Thomas S. Popkewitz (born August 16, 1940) is a professor in the department of curriculum and instruction, University of Wisconsin–Madison School of Education, US. His studies explore historically and contemporary education as practices of making different kinds of people (e.g., the citizen, the learner, the child left behind) that distribute differences (e.g., the achievement gap). He has written or edited approximately 40 books and 300 articles in journals and book chapters translated into 17 languages. Recent studies focus on the comparative reason of educational research as cartographies and architectures that produce phantasmagrams of societies, population and differences. The studies entail theoretical, discursive, ethnography, and historical studies that explore school, professional identities, and the relation to conceptions of differences inscribed childhood, learning and cultural differences.

== Biography ==

Popkewitz earned a B.A. at Hunter College, City University of New York (1962), a M.A. at Teachers College, Columbia University (1964) and an Ed.D. from New York University (1970). The American Educational Research Association awarded Popkewitz the Division B (Curriculum Studies) Lifetime Achievement Award (2008) and the University of Wisconsin–Madison School of Education gave him its Distinguished Faculty Award (2008). Popkewitz was elected as Fellow to the American Educational Research Association (2014). He has also been awarded a fellowship as guest researcher professor at the French Ministère de L’Éducation Nationale, De L’Ensigeignement Supérieur et De La Recherche, Institut National de Recherche Pédagogique (2010), distinguished overseas professor at East China Normal University (2014–2016), guest professor at Luxembourg (2012–2014), Doctor Honoris Causa at the Universidad de Granada in Spain (2014), and lifetime honorary professor at the Nanjing Normal University. He was elected to the Laureate Chapter of Kappa Delta Pi, International Honor Society in Education in 2016.
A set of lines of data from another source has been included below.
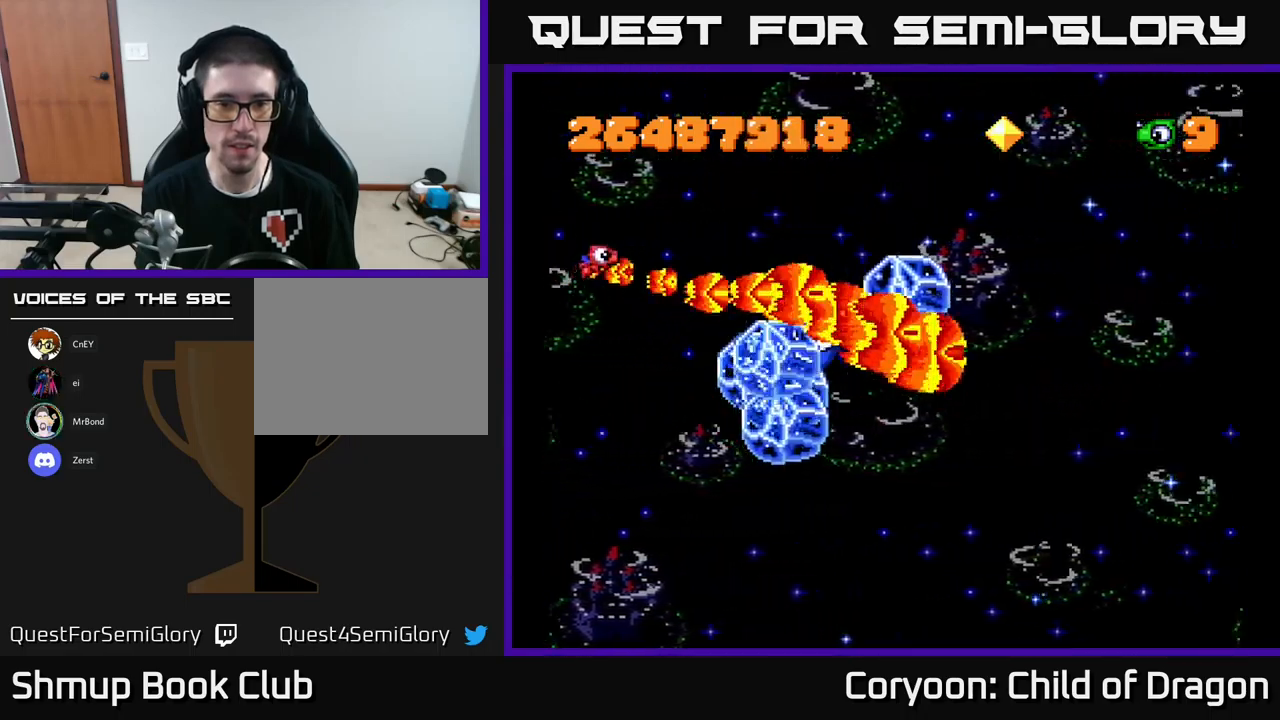
{"buttons": ["X", "DPAD_UP"], "left_stick": "center", "events": [[33, "DPAD_DOWN", "down"], [117, "DPAD_LEFT", "up"], [217, "DPAD_DOWN", "up"], [217, "DPAD_LEFT", "down"], [267, "DPAD_UP", "down"], [417, "DPAD_LEFT", "up"]]}
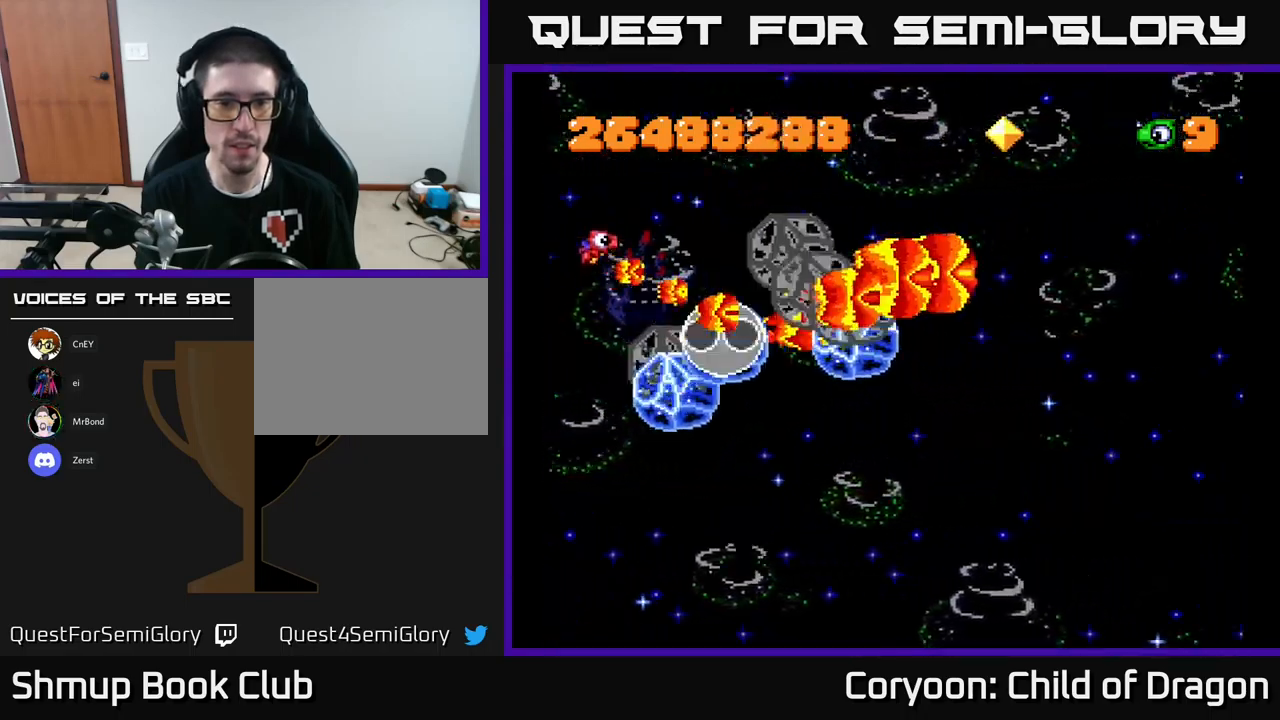
{"buttons": ["X", "DPAD_UP", "DPAD_RIGHT"], "left_stick": "center", "events": [[150, "DPAD_RIGHT", "down"]]}
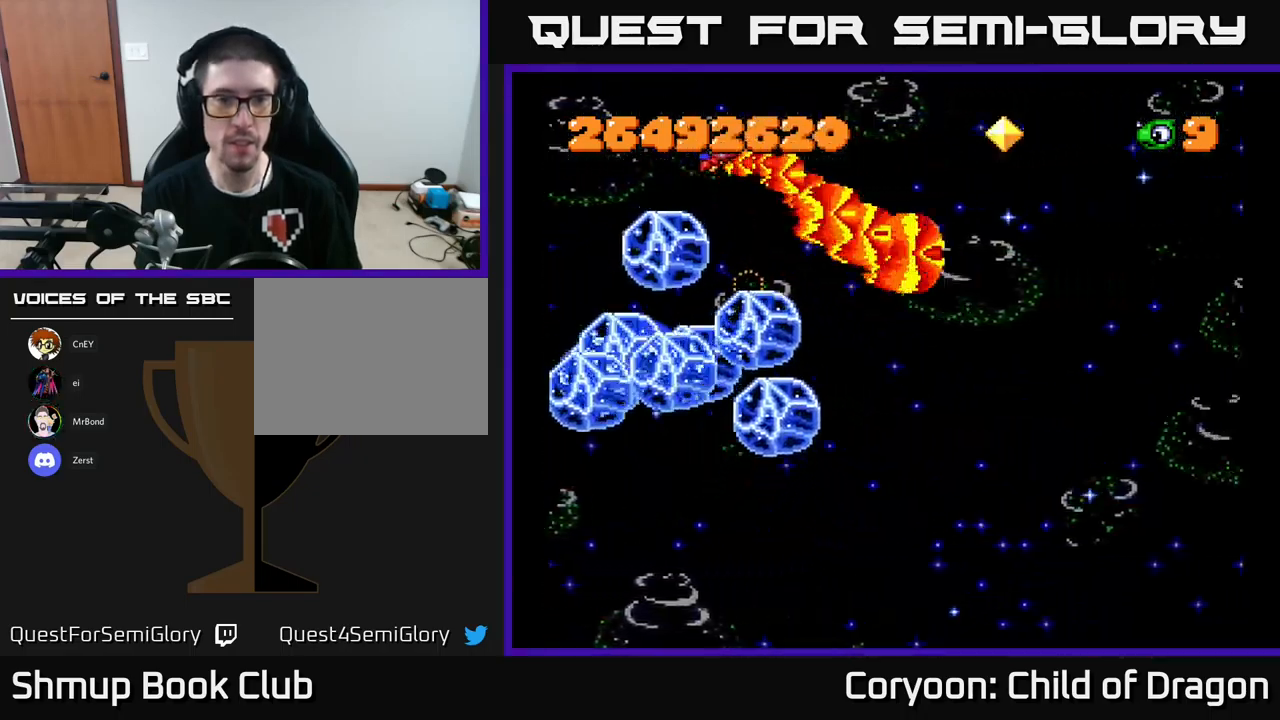
{"buttons": ["DPAD_RIGHT"], "left_stick": "center", "events": [[67, "DPAD_UP", "up"], [367, "X", "up"]]}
Popkewitz began his career at the University of Wisconsin-Madison in 1970, where he holds the position of professor. In 1978 Popkewitz was selected by the US State Department to organize an American delegation on teaching and learning for joint Soviet/American seminar at USSR Academy of Pedagogical Sciences Presidium, marking the beginning of a career that has been particularly defined by its international focus. In 1981, he was named a Fulbright Fellow, allowing him to spend the year at the USSR Academy of Pedagogical Sciences as a senior researcher. In the Fall of 1988, he was a Fellow at the Swedish Collegium for Advanced Study in the Social Sciences in Uppsala and from 1994 to 1999 acted as a visiting professor at Umeå University in Sweden. His international work has also included an award (1988) as W. F. Wilson Fellow from the Oppenheimer Foundation 1999–2000, in 1999–2000 a Senior Fulbright Fellow award at the University of Helsinki, and in 2004 a Finnish Academy of Science Fellow award.

== Curriculum Studies ==

From the 1940s through the Cold War, curricular thinking was dominated by Ralph W. Tyler and his idea of teaching. In the post-Sputnik years, this procedural and instrumental mentality was recast as the development of scientifically oriented and efficient teaching methods (Pinar, et al.[4]). In the 1960s a variety of social and academic movements recognized the role of the politics of knowledge, cultural differences and the limits of objectivity-based theories. In this context, Pinar and colleagues (1995) consider that Popkewitz summarized the key elements of the new era already in 1988:Understanding research…requires thought about the intersection of biography, history, and social structure. While we are immersed in our personal histories, our practices are not simply products of our intent and will. We take part in the routines of daily life, we use language that is socially created to make camaraderie with others possible, and we develop affiliation with the roles and institutions that give form to our identities.Green and Cormack (2009) credit Popkewitz with having founded "The Popkewitz School of Research", or alternatively called "the Popkewitz Tradition", that investigates the social epistemology of the school. Green and Cormack (2009) note that the most interesting and conceptually rich work in curriculum has increasingly addressed itself to questions of textuality, language and discourse, noting further that previously there had been little explicit recognition or acknowledgment in the field as a whole of the importance of language in and for schooling, as well as for knowledge, identity and power. They argue that “here what might be appropriately if somewhat provocatively called the Popkewitz school” was a central site of embracing the linguistic turn (2009, p. 224).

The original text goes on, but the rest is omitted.